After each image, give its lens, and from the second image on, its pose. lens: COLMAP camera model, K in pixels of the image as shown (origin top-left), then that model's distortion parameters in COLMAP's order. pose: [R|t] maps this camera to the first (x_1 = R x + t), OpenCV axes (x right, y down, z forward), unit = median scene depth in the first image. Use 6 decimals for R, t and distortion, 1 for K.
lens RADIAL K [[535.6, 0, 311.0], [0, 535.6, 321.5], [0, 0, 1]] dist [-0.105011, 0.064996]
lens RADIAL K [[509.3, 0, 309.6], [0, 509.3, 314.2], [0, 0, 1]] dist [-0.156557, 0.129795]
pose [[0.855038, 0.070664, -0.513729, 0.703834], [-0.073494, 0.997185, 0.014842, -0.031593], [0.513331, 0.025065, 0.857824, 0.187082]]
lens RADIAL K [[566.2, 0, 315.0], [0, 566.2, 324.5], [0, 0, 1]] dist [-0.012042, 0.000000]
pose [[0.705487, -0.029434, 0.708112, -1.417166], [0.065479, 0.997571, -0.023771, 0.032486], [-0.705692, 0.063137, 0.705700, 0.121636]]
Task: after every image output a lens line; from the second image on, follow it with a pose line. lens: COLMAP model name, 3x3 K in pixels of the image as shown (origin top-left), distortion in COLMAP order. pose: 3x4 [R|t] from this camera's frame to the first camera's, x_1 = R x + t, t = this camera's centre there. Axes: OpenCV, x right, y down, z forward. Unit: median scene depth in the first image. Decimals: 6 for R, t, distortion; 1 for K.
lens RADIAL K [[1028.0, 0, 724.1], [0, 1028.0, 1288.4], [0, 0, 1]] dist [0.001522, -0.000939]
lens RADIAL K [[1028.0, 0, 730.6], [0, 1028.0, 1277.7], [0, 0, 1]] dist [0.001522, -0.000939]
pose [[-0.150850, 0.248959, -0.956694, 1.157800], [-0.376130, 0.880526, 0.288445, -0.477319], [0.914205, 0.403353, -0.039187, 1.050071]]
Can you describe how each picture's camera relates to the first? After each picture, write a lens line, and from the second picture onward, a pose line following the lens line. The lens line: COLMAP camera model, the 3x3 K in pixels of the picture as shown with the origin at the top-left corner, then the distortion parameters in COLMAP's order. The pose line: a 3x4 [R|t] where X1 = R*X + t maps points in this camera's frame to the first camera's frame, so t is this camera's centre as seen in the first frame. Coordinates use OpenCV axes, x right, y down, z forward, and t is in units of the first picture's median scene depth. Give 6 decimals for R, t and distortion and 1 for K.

= = =

# [Instructions to follow]
Print the records again in full, exactly as they appear above.

# [Finished task]
After each image, give its lens, and from the second image on, its pose. lens: COLMAP camera model, K in pixels of the image as shown (origin top-left), then that model's distortion parameters in COLMAP's order. pose: [R|t] maps this camera to the first (x_1 = R x + t), OpenCV axes (x right, y down, z forward), unit = median scene depth in the first image. Use 6 decimals for R, t and distortion, 1 for K.
lens RADIAL K [[535.6, 0, 311.0], [0, 535.6, 321.5], [0, 0, 1]] dist [-0.105011, 0.064996]
lens RADIAL K [[509.3, 0, 309.6], [0, 509.3, 314.2], [0, 0, 1]] dist [-0.156557, 0.129795]
pose [[0.855038, 0.070664, -0.513729, 0.703834], [-0.073494, 0.997185, 0.014842, -0.031593], [0.513331, 0.025065, 0.857824, 0.187082]]
lens RADIAL K [[566.2, 0, 315.0], [0, 566.2, 324.5], [0, 0, 1]] dist [-0.012042, 0.000000]
pose [[0.705487, -0.029434, 0.708112, -1.417166], [0.065479, 0.997571, -0.023771, 0.032486], [-0.705692, 0.063137, 0.705700, 0.121636]]
Task: after every image output a lens line; from the second image on, follow it with a pose line. lens: COLMAP model name, 3x3 K in pixels of the image as shown (origin top-left), distortion in COLMAP order. pose: 3x4 [R|t] from this camera's frame to the first camera's, x_1 = R x + t, t = this camera's centre there. Axes: OpenCV, x right, y down, z forward. Unit: median scene depth in the first image. Decimals: 6 for R, t, distortion; 1 for K.
lens RADIAL K [[1028.0, 0, 724.1], [0, 1028.0, 1288.4], [0, 0, 1]] dist [0.001522, -0.000939]
lens RADIAL K [[1028.0, 0, 730.6], [0, 1028.0, 1277.7], [0, 0, 1]] dist [0.001522, -0.000939]
pose [[-0.150850, 0.248959, -0.956694, 1.157800], [-0.376130, 0.880526, 0.288445, -0.477319], [0.914205, 0.403353, -0.039187, 1.050071]]
Can you describe how each picture's camera relates to the first? After each picture, write a lens line, and from the second picture onward, a pose line following the lens line. The lens line: COLMAP camera model, the 3x3 K in pixels of the picture as shown with the origin at the top-left corner, then the distortion parameters in COLMAP's order. The pose line: a 3x4 [R|t] where X1 = R*X + t maps points in this camera's frame to the first camera's frame, so t is this camera's centre as seen in the first frame. Coordinates use OpenCV axes, x right, y down, z forward, and t is in units of the first picture's median scene depth. Give 6 decimals for R, t and distortion and 1 for K.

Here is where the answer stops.